Acknowledging, as I have done above, the connection between the cross and antisemitism serves, at least in part, to distance the symbol so that we might make an honest appraisal. Likewise, examining the tendency to legitimize violence in the name of the cross or to confuse fidelity with passivity and obedience with acquiescence becomes a means of distantiation. Schneiders’s caution that the goal of [biblical] criticism is “not only to sift the text for error, deceit, and distortion (i.e., to protect the reader from the text) but also to protect the text from a premature appropriation by the reader)” is applicable to the symbol of the cross as well. Knowing the history and ideology of the symbol of the cross challenges Christians both to repent of its abuse and to examine how the symbol functions for them: what it justifies, what it inspires, what it hinders.

Beyond criticism, says Schneiders, lies reappropriation of the text by means of involvement in its artistry and wrestling with its truth claims.

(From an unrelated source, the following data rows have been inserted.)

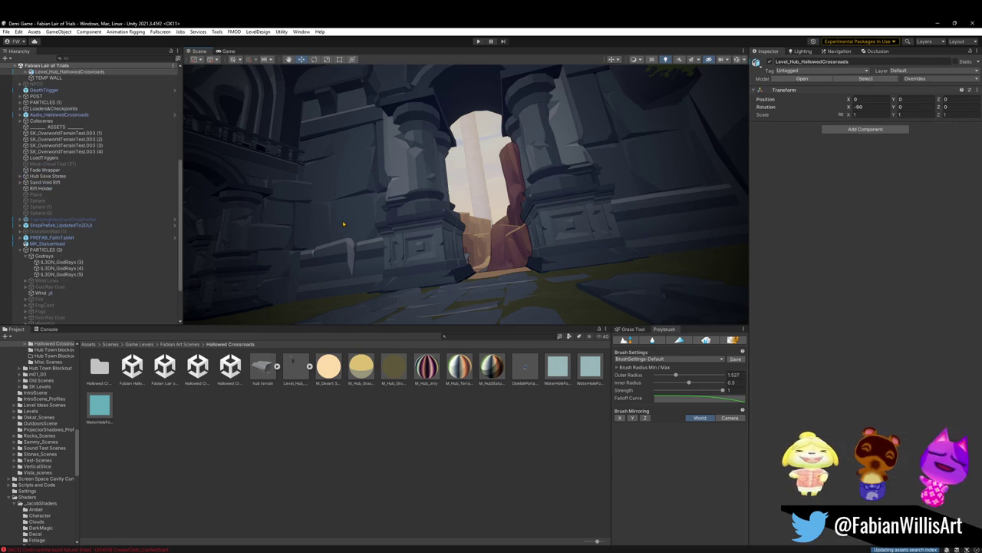
scroll(84, 204, up, 2)
scroll(85, 203, up, 1)
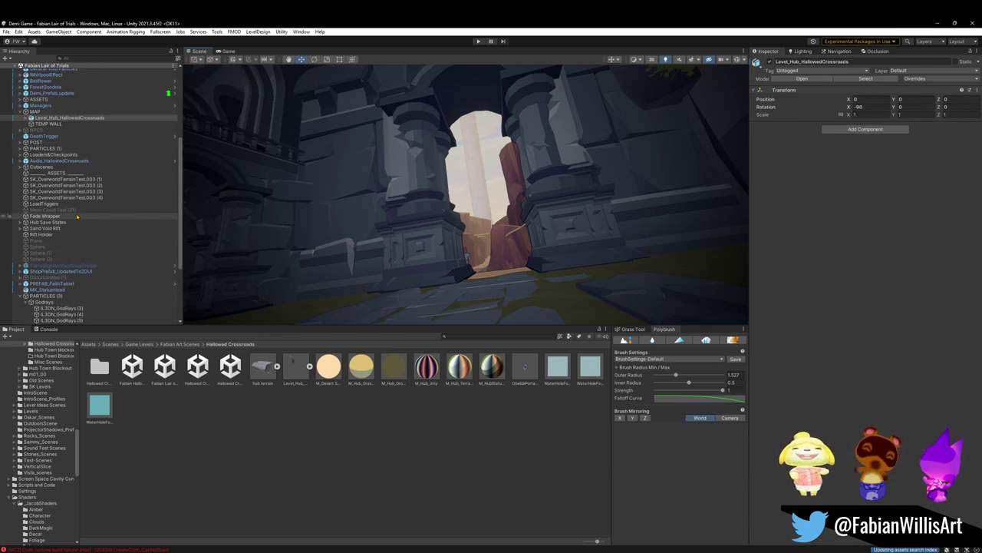
scroll(69, 191, up, 7)
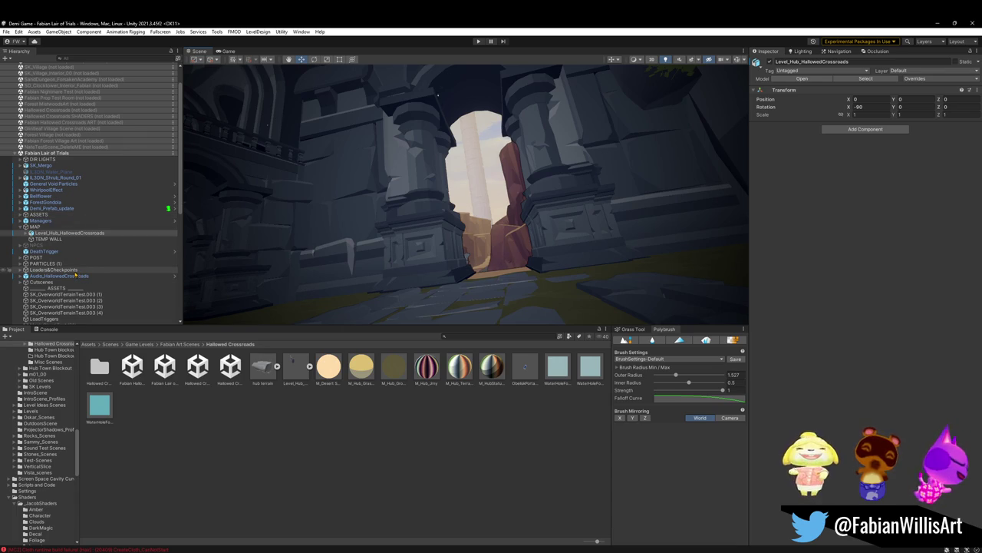
click(770, 62)
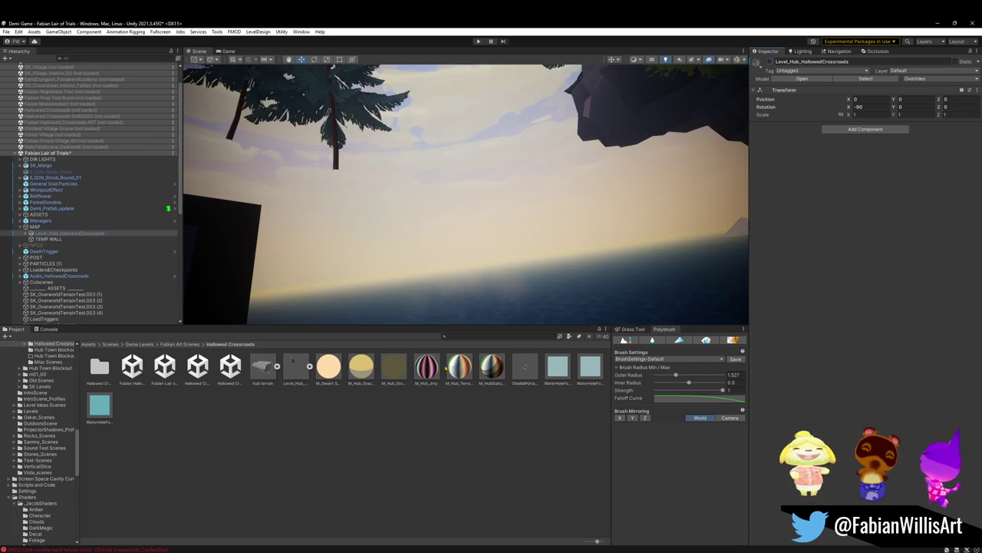
Step: Find the map asset with 't:mat_la' and drag MAP_LairOfTrials under MAP in the Hierarchy
text(t:mat)
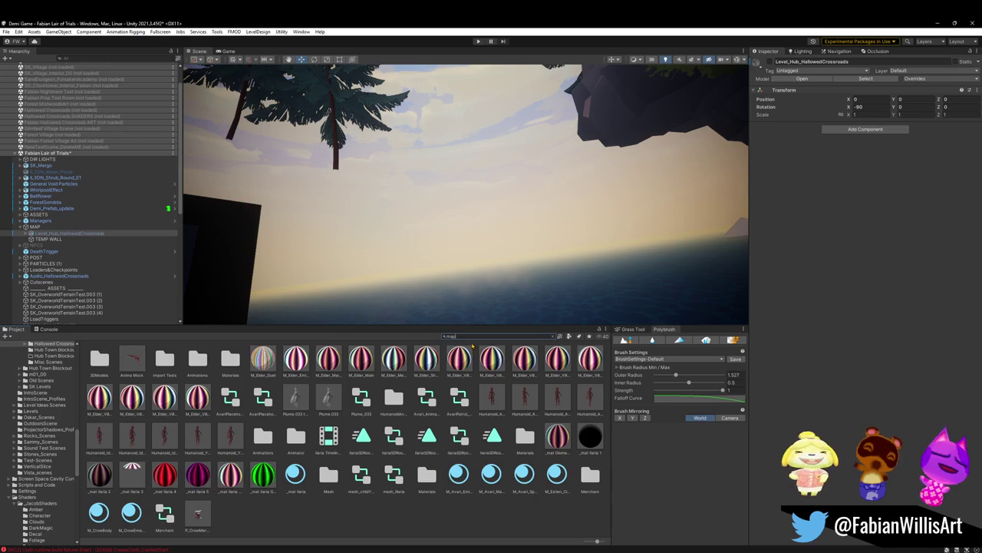
text(_)
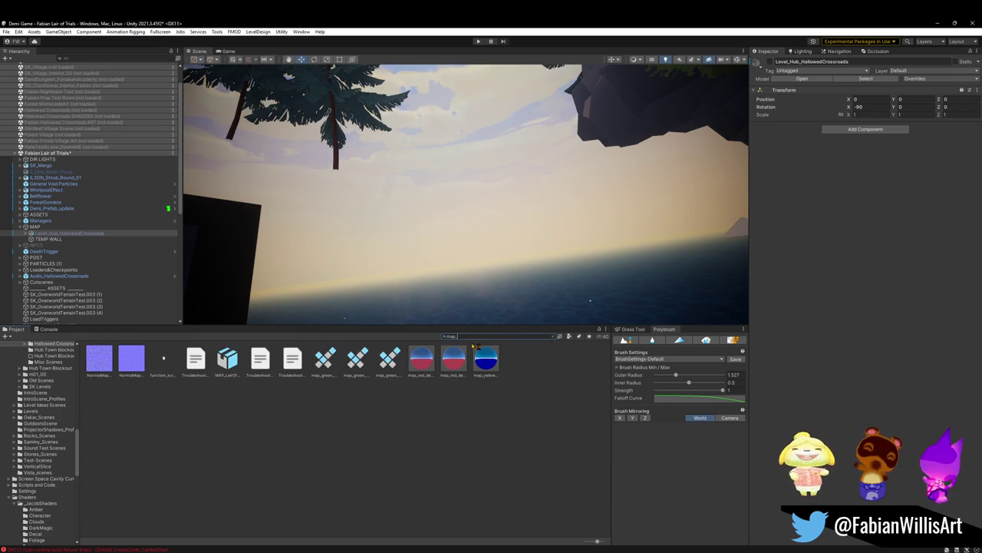
text(lai)
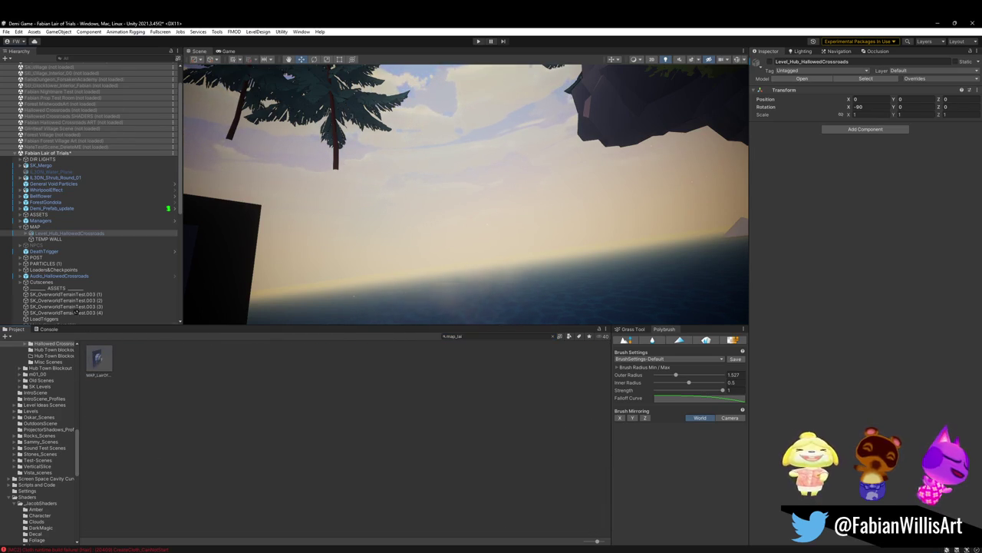
click(53, 232)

In the former movement, one engages the text as a work of art; “in fact, experiencing the text as text is as integral to the work of biblical interpretation as hearing a Mozart symphony played in concert is integral to the work of the music critic or as seeing Hamlet in the theater is to the work of the literary scholar.” The latter movement involves “transformative interpretation,” which is “not blind submission to the text as an answer but an in-depth engagement of the text’s subject matter, of its truth claims, in terms of the developed Christian consciousness of the contemporary believer within the contemporary community of faith.”

Third, we Christians need to work at the moral imperatives of the cross: to keep ever on our horizon the command of Jesus to his followers to “deny themselves and take up their cross and follow me” (Mk 8:34 and par Matt 16:24 and Lk 9:23). This is, it seems to me, primarily a word for the church—a word about its call to be at the service of humankind at the expense of prestige and power. At the personal level, it is a summons to question the culture’s standards of success and achievement.

The Cross: A Concluding Word

Like all symbols, the cross evokes more than one can explain. It condenses death and life into one symbol. It enfolds some of the deepest fears of humanity—vulnerability, betrayal, pain, forsakeness—and transfigures them into expressions of hope. When Christians proclaim the power of the cross, they are voicing their confidence that death is not the end, that the grip of evil has been broken, and that the powers and principalities who seem to control this world will be banished. When Christians proclaim the power of the cross, they are declaring, albeit often with tremulous voice, that at times one must simply endure suffering, that certain things in life must be borne. And they are declaring that in the passion of Jesus we find a model for our fidelity.

The cross is a symbol Christians have been given to image their hope that God is with them even in pain and tragedy and ambiguity. It is a symbol of the longing to give themselves over to a project larger than their own self-interest, and of the faith that pouring out one’s life for the sake of another brings new life. It is a symbol that enables Christians to name the hard things of their lives, to express anguish rather than repress it.

Yet it is not a symbol that can be reappropriated without repentance. The story I have traced serves to remind Christians of their betrayal of Jesus, the Jew from Nazareth, and their defilement of the symbol of his suffering. Too often have Christians become, in Paul’s words, “enemies of the cross of Christ” (Phil 3:18).

Just as a church building that has been profaned by a violent or blasphemous deed needs rededication, so too, the symbol the church carries must be purified by its people’s repentance. Only then can the cross embody the power of reconciliation for which Jesus lived and died.